- [READING TEXT]:
------------------------------------------------------------------------
They all shared one thing in common; a profound distaste for kings especially English kings after Billy Cumberland had done them over on the moors of Culloden. The 1746 defeat triggered the end of the Highland clan system, the banning of tartan and bagpipes, and forced disarmament.

The Scottish kings, the Stuarts had become English Kings when James VI of Scotland became James I of the Union of the two countries. I know I forgot Wales.

The Stuarts had become Kings in Scotland but oddly they weren’t Scots by origin, but Lancastrian. A Lancastrian family finding itself with one too many sons to inherit dispatched the youngest to help out King David of Scotland. Five generations later they had taken over. Typical pushy Lancastrians.

The Royal House of Stewart, later Stuart, was founded by Walter Stewart, 6th High Steward of Scotland who became the first Stewart king of Scotland in 1371, succeeding his uncle David.
------------------------------------------------------------------------
- [PROVIDED RECORDS]:
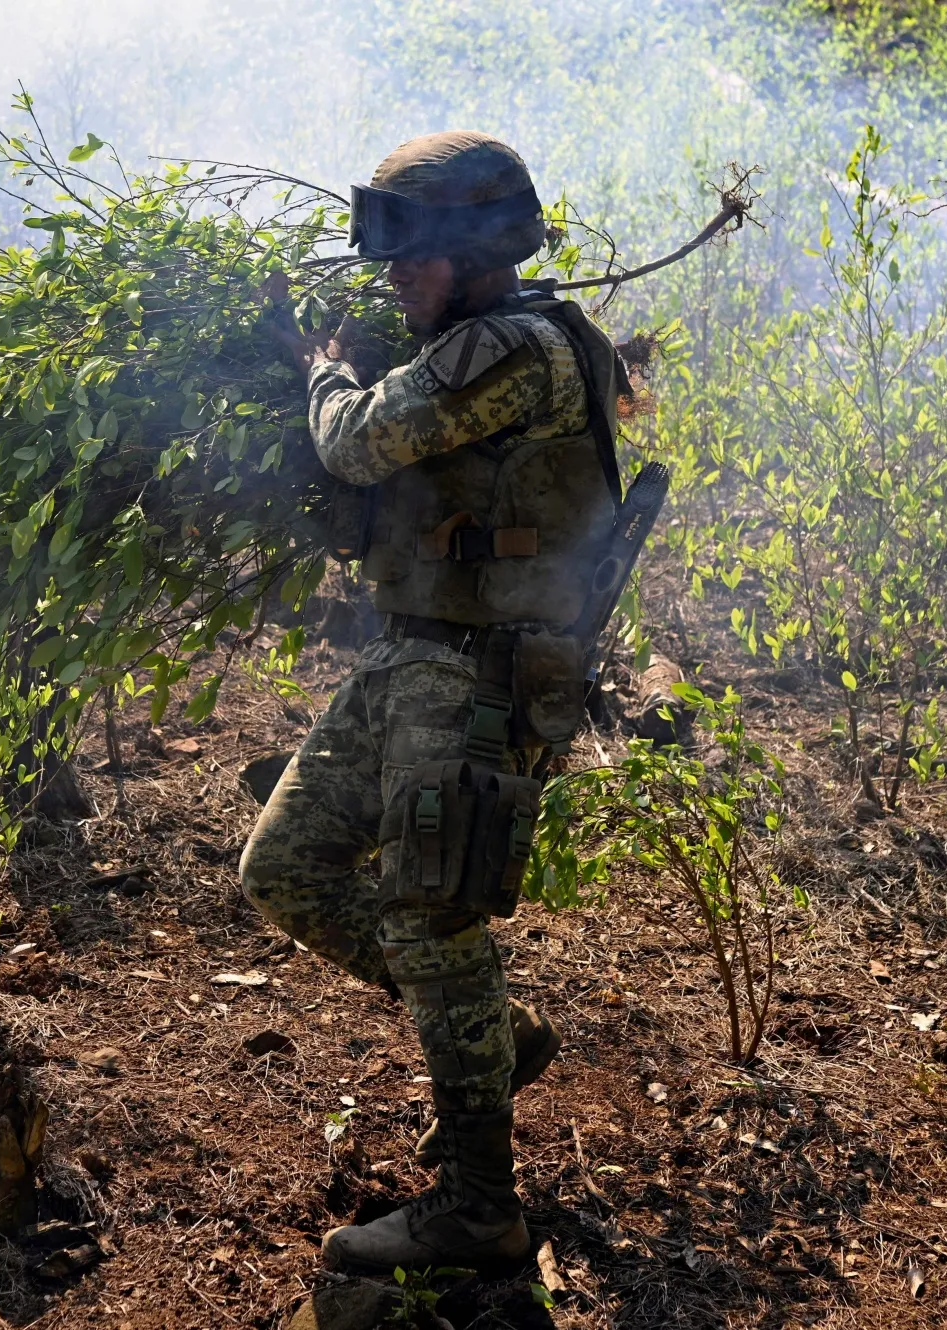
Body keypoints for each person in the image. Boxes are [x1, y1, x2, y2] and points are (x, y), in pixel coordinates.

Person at [241, 130, 627, 1273]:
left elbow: (357, 441)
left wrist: (320, 364)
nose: (392, 274)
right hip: (416, 658)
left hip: (483, 678)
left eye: (412, 252)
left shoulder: (511, 348)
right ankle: (494, 1038)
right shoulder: (473, 338)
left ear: (474, 249)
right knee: (284, 868)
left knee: (426, 917)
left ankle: (476, 1207)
------------------------------------------------------------------------
- [CHECK YOUR UNDERSTANDING]:
a – Answer from the passage on the Stuart kings:
(i) In what year was the defeat at Culloden?
(ii) Which Scottish king became James I of the Union of the two countries?
(iii) Where, by origin, did the Stuarts come from, according to the passage?
b – Carry the passage on the Stuart kings forward from its final sentence.
The records are drawn from a separate source and are unrelated to the text.

- [PER-TASK ANSWERS]:
a –
(i) 1746
(ii) James VI of Scotland
(iii) They were Lancastrian.

b –
While the family had Breton roots, descending from Flaald, the key Lancastrian connection came later in their history.

The Stuarts may have made good courtiers to Kings but they were lousy kings. James I spent most of his time rewriting the bible and chasing after his boyfriends so he wasn’t too bad. Charles I, his son was a menace. They decided he used his head so little in matters of governance they should deprive him of it. Charles II, his son had so many mistresses and bred them so efficiently that he quite forgot the main task of a hereditary monarch is to produce a legitimate heir so we ended up with his brother the so-called Grand Old Duke of York who, like the current Duke of York, aka Randy Andy was a complete disaster. The Whig families got so fed up with his attempts to reintroduce Catholic rule into Protestant England they brought his cous’ Mary and her soldier husband William over from Orange and thus began three hundred years of German kings which we are still labouring under.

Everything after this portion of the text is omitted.